I'm such a bad wait-er
I'm very psyched for the weekend! I took tomorrow off to spend with Carl and the girls. Carl's hours suck, and so I always find myself wishing the day away on Fridays so that I can run home to be with the fam. Who knows what we're doing tomorrow, but it will be so nice to get an extra day to spend together. Seeing your husband for 2 days a week is super sucky, especially when he lives with you. It's almost like having a little tease...haha he's here, but too bad because you only get to see him for 10 minutes before you go to work.

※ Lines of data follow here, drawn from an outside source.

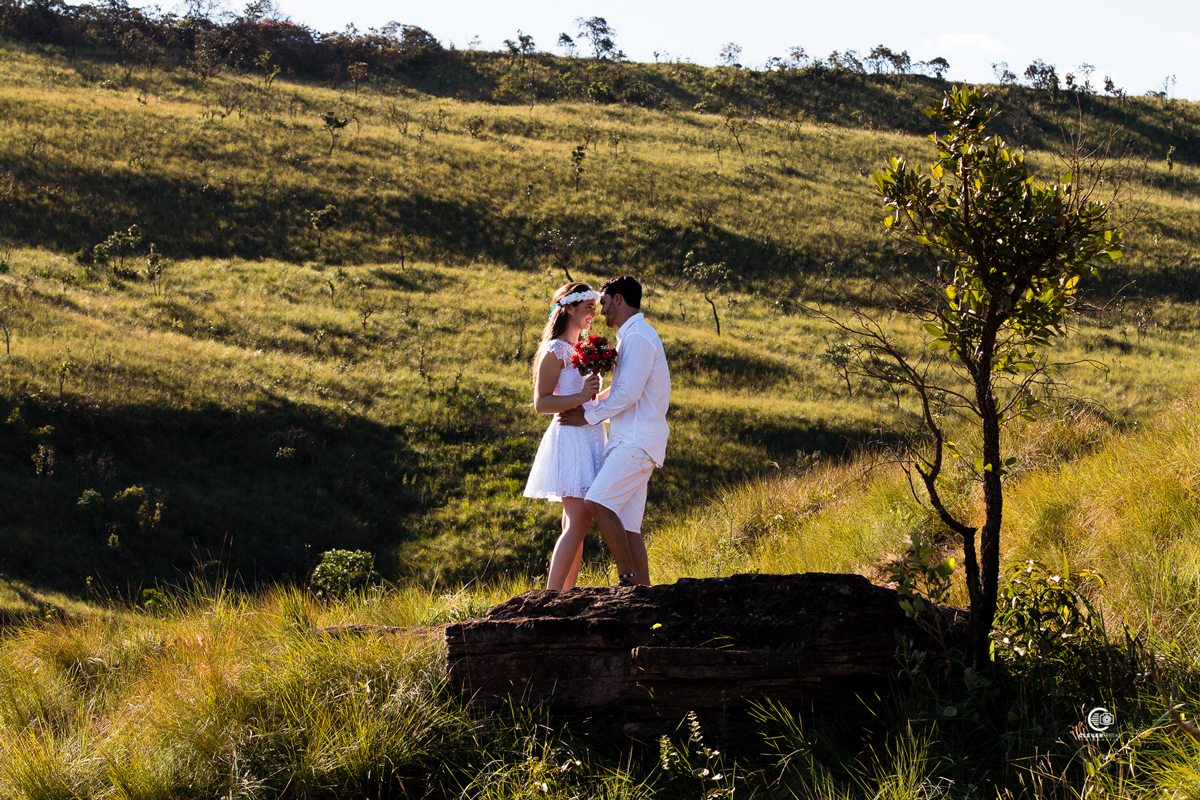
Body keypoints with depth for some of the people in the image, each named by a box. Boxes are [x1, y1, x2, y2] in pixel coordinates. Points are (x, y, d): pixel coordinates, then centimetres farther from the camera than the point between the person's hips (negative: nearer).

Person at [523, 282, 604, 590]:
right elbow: (541, 403, -16)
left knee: (575, 524, 7)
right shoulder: (555, 351, -9)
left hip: (588, 436, 9)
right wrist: (581, 396, -24)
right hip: (570, 437, -9)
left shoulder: (580, 351, 18)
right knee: (578, 522, -15)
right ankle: (551, 597, -18)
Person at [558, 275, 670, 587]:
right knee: (626, 525, 3)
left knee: (598, 503, -22)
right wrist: (590, 404, 18)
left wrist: (589, 416, -8)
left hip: (637, 441, -10)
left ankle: (627, 578, -17)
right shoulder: (631, 336, 22)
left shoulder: (638, 337, -10)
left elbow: (628, 394, -17)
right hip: (628, 440, 10)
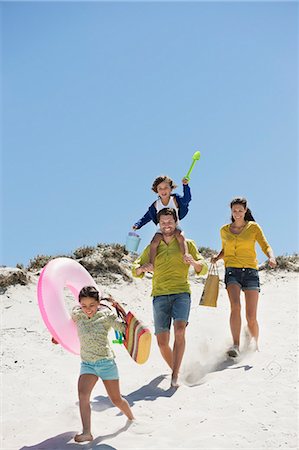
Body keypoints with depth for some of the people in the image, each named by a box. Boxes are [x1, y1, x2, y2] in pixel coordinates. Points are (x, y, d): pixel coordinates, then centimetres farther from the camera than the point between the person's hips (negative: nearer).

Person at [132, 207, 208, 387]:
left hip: (181, 293, -2)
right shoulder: (153, 247, 16)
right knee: (162, 342, -3)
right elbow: (135, 271, 17)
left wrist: (193, 262, -17)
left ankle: (175, 375, -24)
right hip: (160, 295, 2)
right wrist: (143, 268, -8)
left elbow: (203, 268, 6)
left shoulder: (186, 244, 11)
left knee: (180, 330, -26)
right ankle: (175, 369, 23)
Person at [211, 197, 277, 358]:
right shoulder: (224, 230, 13)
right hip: (232, 272, 1)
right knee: (235, 306, -26)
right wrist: (217, 257, 5)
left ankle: (255, 347, 19)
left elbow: (266, 246, 1)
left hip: (250, 272, -1)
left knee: (251, 317, -4)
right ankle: (235, 345, -31)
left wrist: (271, 257, -21)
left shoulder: (253, 227, 6)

Carl went on a job interview yesterday for what seemingly appears to be his "dream job". It involves both management and pools, his two professional loves. The best part of this job: the hours, during the winter, spring and fall he would generally only work 9-4! I would have a husband back and I wouldn't feel like a single mom!!! So the tough part is waiting to hear if he gets it. This is the part that I'm sucky at. I catch myself sitting at my desk dreaming of what it would be like to have a family dinner on gasp, a Wednesday night or how much I would love to be able to come home some nights and just be able to relax knowing that someone else is home to make dinner. Most of all, I think about how much I would love to have someone there to talk to when I get home from work (instead of saving a days worth of thoughts until 9:40 when Carl gets home). But then I catch myself. He hasn't been offered the job, and he's been on lots of interviews recently where he hasn't been offered the job. As the time is ticking by ever so slowly, and I'm waiting and waiting and waiting to hear, my hopes are getting smaller and smaller and smaller. Almost 4 years of spending 4 long nights a week alone are really starting to drain me, and I just want something new, for Carl and me.
Gosh, I hope this works out and I have good news to share, both about the weekend and the job on Monday!